Those Solo Walks
Pondering the Therapeutic Nature of Walking

Now and then, I have occasion to walk through town in the early morning, houses still sleepy-eyed, shops not yet open, a certain kind of light. A gardener looks up and nods, or a dog-walker passes, but the streets are mostly empty. I stop to marvel at a burst of bougainvillea, or the way the mountains loom in the distant haze above the rooftops and steeples. A cat peers out a window through an opening in the drapes, the shadows of wrought-iron gates make patterns on the sidewalk, a blackbird poses by a bright-red door.

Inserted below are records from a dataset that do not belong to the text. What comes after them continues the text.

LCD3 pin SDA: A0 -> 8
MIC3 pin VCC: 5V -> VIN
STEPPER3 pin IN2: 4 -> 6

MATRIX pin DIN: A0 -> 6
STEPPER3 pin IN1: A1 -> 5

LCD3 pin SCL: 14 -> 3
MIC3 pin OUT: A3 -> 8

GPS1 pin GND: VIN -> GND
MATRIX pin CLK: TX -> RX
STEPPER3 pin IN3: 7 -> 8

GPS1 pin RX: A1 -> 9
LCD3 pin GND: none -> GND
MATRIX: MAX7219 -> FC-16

Sometimes aromas of coffee and bakery goods tug at me, but I stride along, enjoying the loveliness of Santa Barbara waking up, grateful to be present.
More typically, my walks are country treks, wanders along dirt roads and grassy hillsides, cattle grazing in the distance. One recent morning, the road was hemmed with emerald. Borders of green grass had sprung up in the aftermath of rain, now iridescent in the sunlight, and I stopped in my tracks to delight in it. I imagined my sister Marlene standing next to me, her honey-colored hair awash in sunshine, and my brother Eddie, a little boy again, running on ahead.

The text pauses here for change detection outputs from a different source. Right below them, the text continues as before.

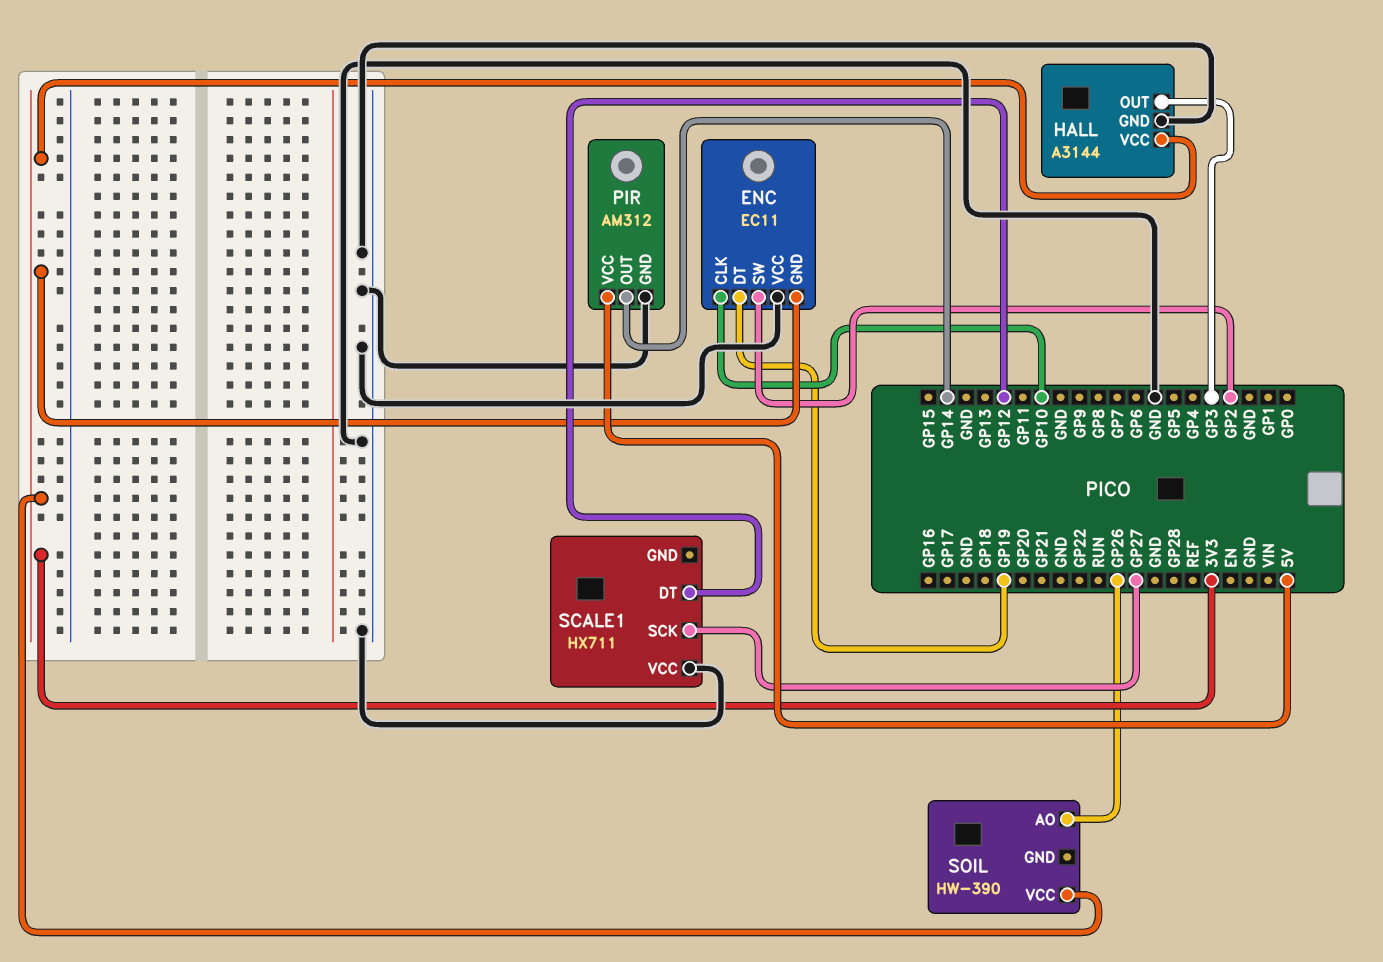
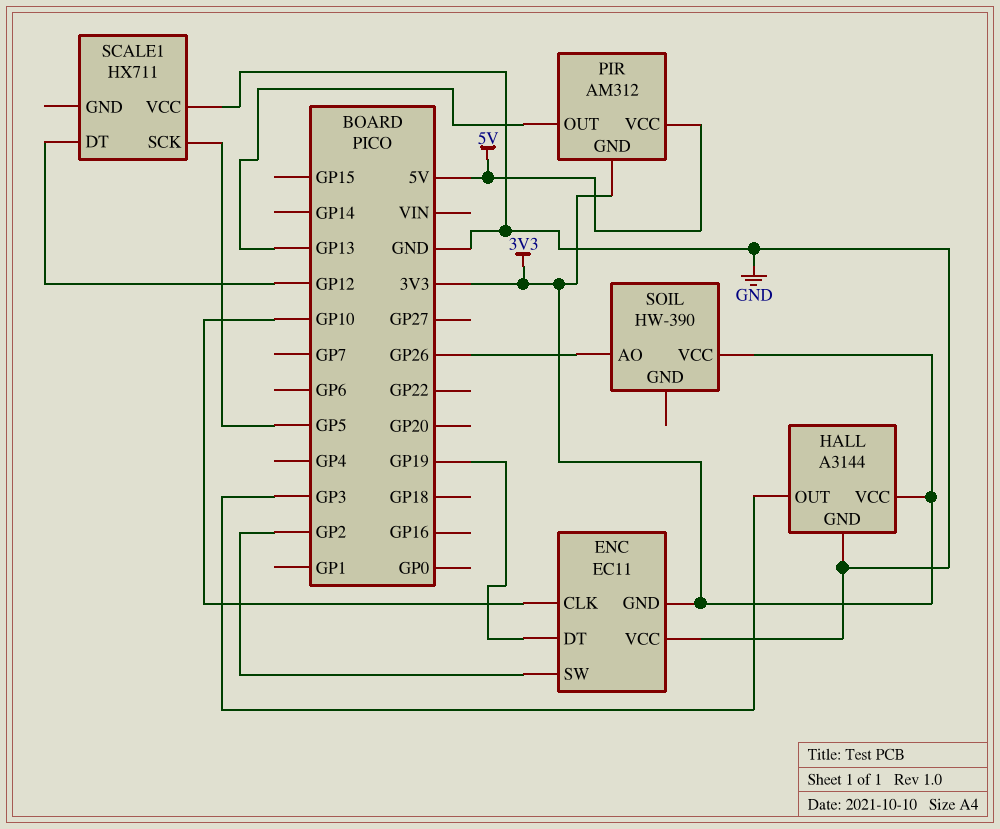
PIR pin GND: GND -> 3V3
PIR pin OUT: GP14 -> GP13
SCALE1 pin SCK: GP27 -> GP5

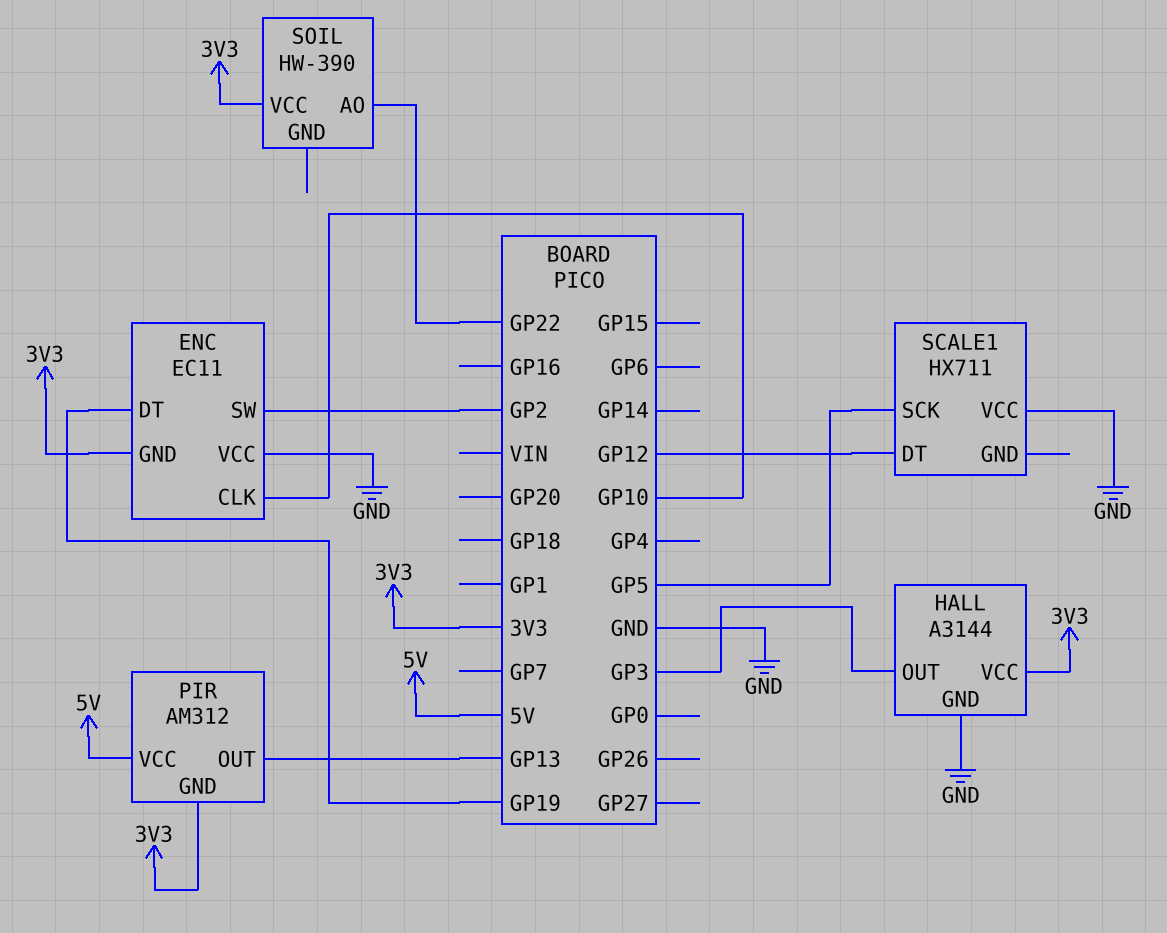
SOIL pin AO: GP26 -> GP22

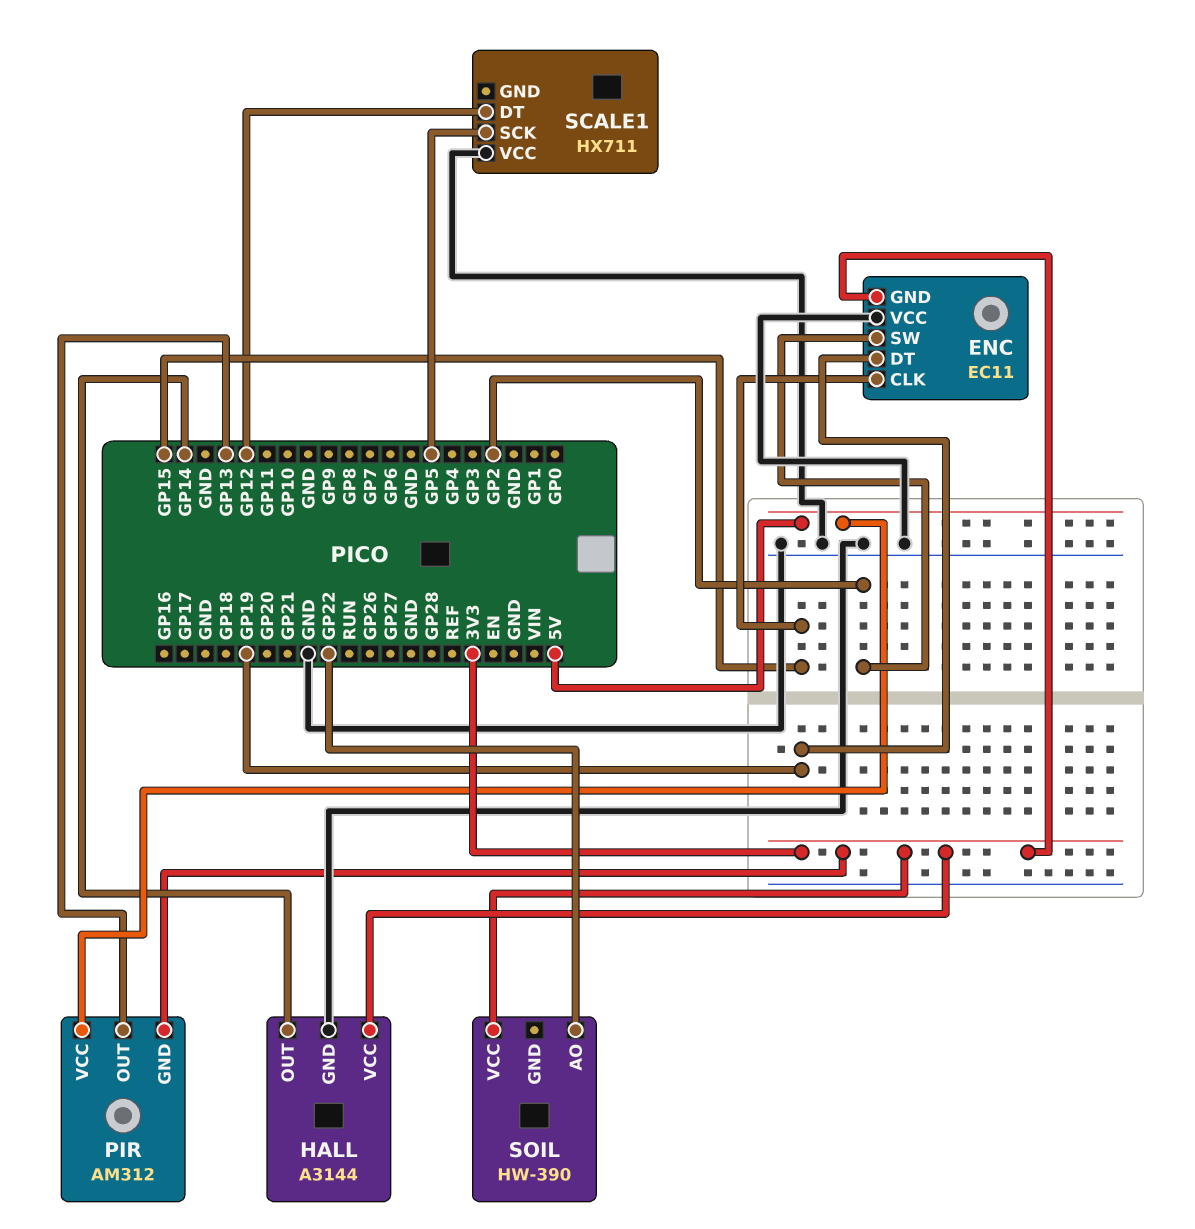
ENC pin CLK: GP10 -> GP15
HALL pin OUT: GP3 -> GP14

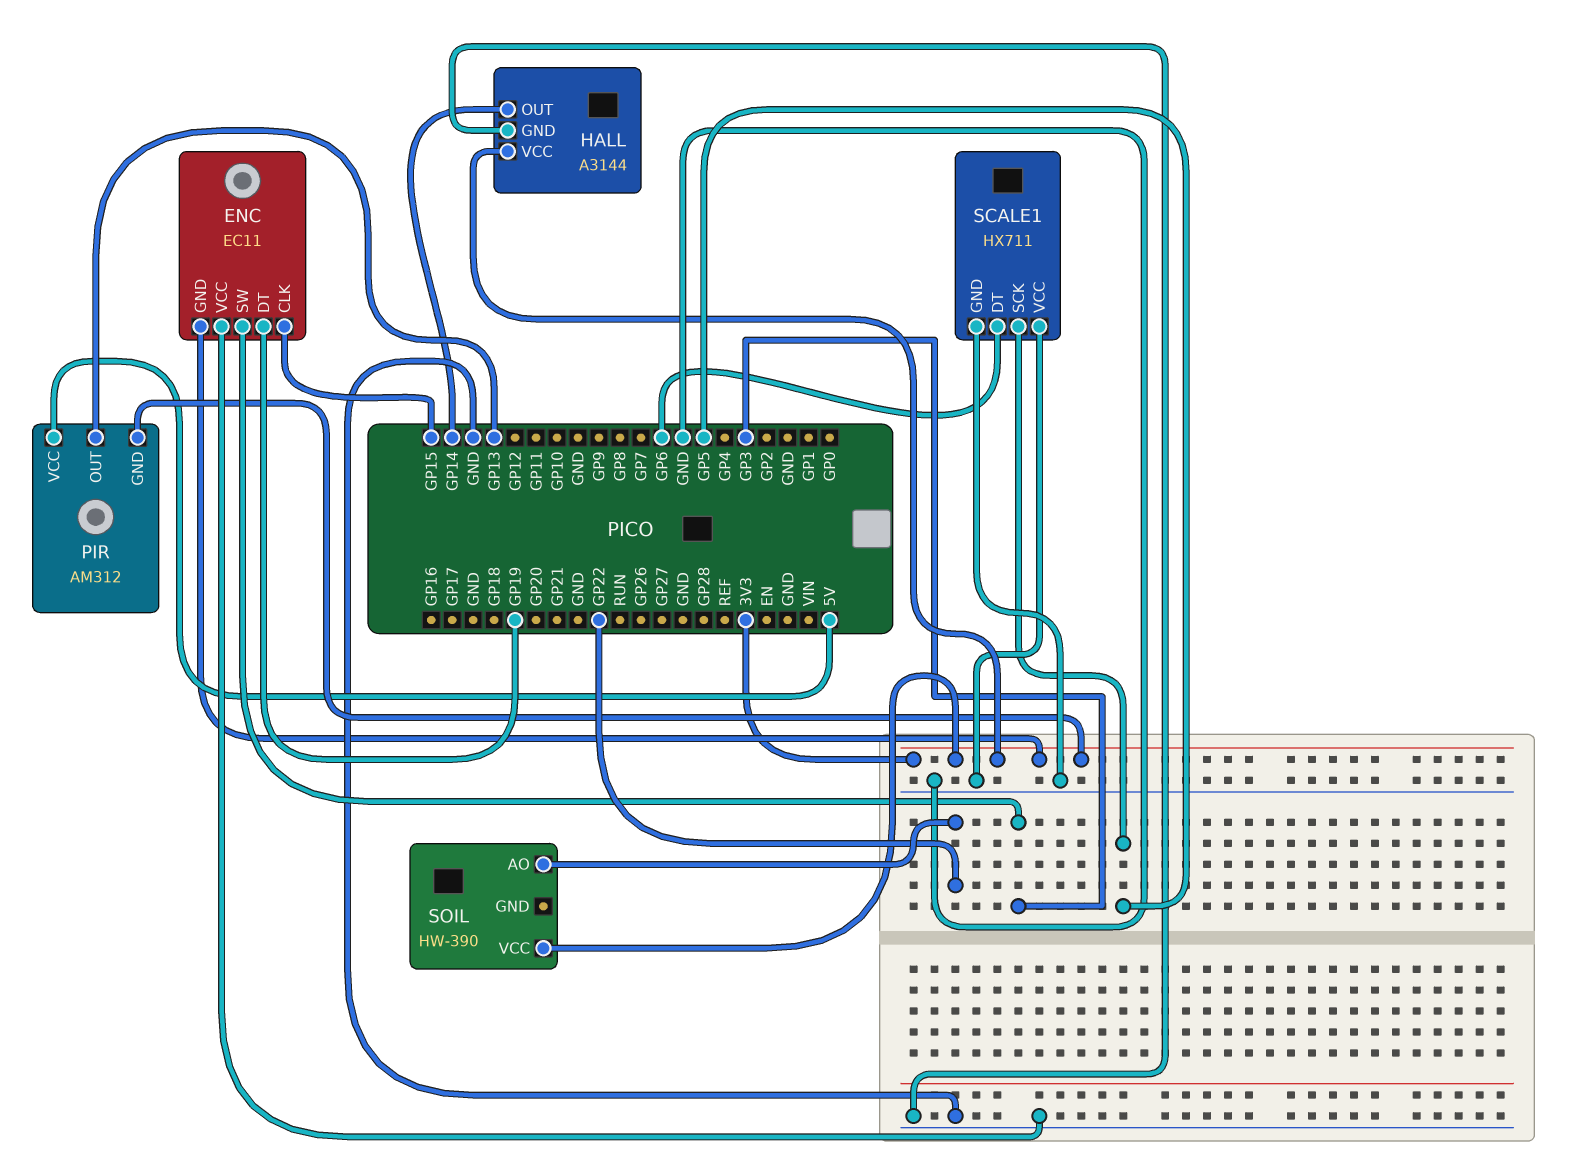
ENC pin SW: GP2 -> GP3
SCALE1 pin DT: GP12 -> GP6
SCALE1 pin GND: none -> GND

Yes, I look like I am walking alone, but I am often accompanied by my beloved dead, the usual cast of characters. They never saw the likes of this. I inhabit a world of wonders, and it isn’t fair that their landscapes were so constrained and their troubles so excessive — and so, I bring them with me. Time slips around and sense is suspended, and we float freely in another realm. I know it’s probably wishful thinking, but for an instant the wish is fulfilled, and it’s no less real or more ephemeral than everything else.
My solo walks are therapy, a time to cavort with ghosts, talk to trees, and let my mind roam freely. I have my best ideas while walking. I agree with Rebecca Solnit when she writes (in her book Wanderlust: A History of Walking), “Thinking is generally thought of as doing nothing in a production-oriented society, and doing nothing is hard to do. It’s best done by disguising it as doing something, and the something closest to doing nothing is walking.”
It’s true: Walking looks a lot like doing nothing, a lot like killing time (I like that concept). Walking is peaceful motion, quiet engagement with the landscape, and stream-of-consciousness delivered from within and without. It is, as Solnit says, a way of “knowing the world through the body and the body through the world.”
Thoughts and characters intrude at will during a walk, or sometimes I intentionally conjure them up. Occasionally I start out with specific topics in my head, like what to include in the book I’m supposed to be writing, or why I feel so unsettled about a certain interaction, or how to live a meaningful life. Yeah, that last one is a biggie, but I don’t avoid it.
Lately, as the uphill becomes steeper and the heat feels hotter, I remember that I’m old. Not ancient, but getting there. In fact, I’ve been watching myself aging, and it’s a fascinating and humbling experience. As I walk, I ponder how best to navigate this segment of my life. One of the best responses I’ve ever read to that question is from Bertrand Russell.
He writes, “Make your interests gradually wider and more impersonal, until bit by bit the walls of the ego recede, and your life becomes increasingly merged in the universal life. An individual human existence should be like a river — small at first, narrowly contained within its banks, and rushing passionately past rocks and over waterfalls. Gradually the river grows wider, the banks recede, the waters flow more quietly, and in the end, without any visible break, they become merged in the sea, and painlessly lose their individual being.”
Maybe that’s why walking lends itself so gracefully to becoming old. It’s the outside-ness of it, the step-by-step acquaintance and interaction with the physical world, with the universe that will eventually absorb us.
It reminds me of another quote, a beautiful realization by Willa Cather, one of my favorite writers: “That is happiness; to be dissolved into something complete and great. When it comes to one, it comes as naturally as sleep.”
That’s how I feel sometimes when walking. My self-absorption diminishes, and I’m truly looking outward, not as a separate entity but a stardust speck in the whole epic spectacle, a part of it all, right where I should be. And I may look solo, but my dead will have joined me, and I am every age I ever was, and maybe none at all.
It doesn’t last. It’s just a spell.
Then again, it may be a glimmer of some greater merging to come.